[[ Available records open ]]

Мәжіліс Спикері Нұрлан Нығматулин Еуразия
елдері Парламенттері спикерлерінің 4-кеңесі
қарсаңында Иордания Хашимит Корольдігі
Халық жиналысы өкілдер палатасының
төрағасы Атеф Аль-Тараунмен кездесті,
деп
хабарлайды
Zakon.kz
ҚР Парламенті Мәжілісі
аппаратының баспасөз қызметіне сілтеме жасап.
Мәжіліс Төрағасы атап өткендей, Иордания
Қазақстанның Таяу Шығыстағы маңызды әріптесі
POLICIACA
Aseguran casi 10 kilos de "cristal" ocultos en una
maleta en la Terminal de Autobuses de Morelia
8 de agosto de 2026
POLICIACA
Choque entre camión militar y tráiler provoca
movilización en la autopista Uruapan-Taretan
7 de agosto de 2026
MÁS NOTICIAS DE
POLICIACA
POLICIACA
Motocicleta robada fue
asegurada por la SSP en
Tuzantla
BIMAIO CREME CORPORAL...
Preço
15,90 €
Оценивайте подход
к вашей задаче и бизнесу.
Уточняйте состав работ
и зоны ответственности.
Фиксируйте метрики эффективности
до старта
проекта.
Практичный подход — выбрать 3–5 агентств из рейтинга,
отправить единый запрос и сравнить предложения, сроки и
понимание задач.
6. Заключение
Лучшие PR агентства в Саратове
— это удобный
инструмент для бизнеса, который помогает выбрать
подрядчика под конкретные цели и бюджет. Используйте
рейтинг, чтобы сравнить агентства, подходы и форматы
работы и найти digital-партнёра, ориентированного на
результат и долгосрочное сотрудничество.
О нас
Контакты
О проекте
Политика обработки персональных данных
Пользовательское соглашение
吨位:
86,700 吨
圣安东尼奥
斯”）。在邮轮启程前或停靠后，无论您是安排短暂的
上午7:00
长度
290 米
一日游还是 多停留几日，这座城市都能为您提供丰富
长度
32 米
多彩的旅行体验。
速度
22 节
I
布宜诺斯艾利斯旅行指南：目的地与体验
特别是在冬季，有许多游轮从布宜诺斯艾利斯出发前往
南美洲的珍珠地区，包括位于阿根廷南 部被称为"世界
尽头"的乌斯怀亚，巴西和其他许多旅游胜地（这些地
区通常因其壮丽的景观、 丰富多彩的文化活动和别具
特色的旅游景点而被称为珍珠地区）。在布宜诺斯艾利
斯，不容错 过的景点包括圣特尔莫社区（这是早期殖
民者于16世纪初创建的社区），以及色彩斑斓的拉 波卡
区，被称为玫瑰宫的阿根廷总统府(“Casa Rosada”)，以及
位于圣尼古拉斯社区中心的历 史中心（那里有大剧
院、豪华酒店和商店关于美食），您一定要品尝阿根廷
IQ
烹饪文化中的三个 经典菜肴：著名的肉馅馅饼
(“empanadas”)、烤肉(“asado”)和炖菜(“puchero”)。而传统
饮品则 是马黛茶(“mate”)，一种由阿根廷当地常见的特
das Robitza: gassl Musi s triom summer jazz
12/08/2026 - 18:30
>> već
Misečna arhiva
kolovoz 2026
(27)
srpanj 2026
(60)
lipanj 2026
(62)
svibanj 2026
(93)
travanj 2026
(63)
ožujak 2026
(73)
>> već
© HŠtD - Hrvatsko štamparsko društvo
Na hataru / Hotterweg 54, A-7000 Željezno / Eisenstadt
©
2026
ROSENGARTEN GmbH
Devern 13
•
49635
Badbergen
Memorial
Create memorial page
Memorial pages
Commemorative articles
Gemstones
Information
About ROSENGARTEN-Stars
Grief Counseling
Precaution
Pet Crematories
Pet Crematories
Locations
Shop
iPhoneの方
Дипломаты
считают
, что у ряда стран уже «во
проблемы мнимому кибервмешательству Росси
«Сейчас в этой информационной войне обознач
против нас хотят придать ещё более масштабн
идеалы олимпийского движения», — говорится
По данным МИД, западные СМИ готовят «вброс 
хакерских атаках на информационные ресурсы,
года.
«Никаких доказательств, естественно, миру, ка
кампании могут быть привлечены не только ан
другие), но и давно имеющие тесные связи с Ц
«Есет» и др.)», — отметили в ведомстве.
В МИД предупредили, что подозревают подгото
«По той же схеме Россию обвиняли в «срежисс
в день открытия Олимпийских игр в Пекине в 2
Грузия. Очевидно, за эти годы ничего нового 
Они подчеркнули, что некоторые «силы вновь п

[[ Available records closed ]]

§ **What this task involves**: Rewrite the listing from its first line through the line containing "ҚР Парламенті Мәжілісі", changing "Спикері" to "Төрағасы" and leaving all else as it is.

§ **Written answer**:
Мәжіліс Төрағасы Нұрлан Нығматулин Еуразия
елдері Парламенттері спикерлерінің 4-кеңесі
қарсаңында Иордания Хашимит Корольдігі
Халық жиналысы өкілдер палатасының
төрағасы Атеф Аль-Тараунмен кездесті,
деп
хабарлайды
Zakon.kz
ҚР Парламенті Мәжілісі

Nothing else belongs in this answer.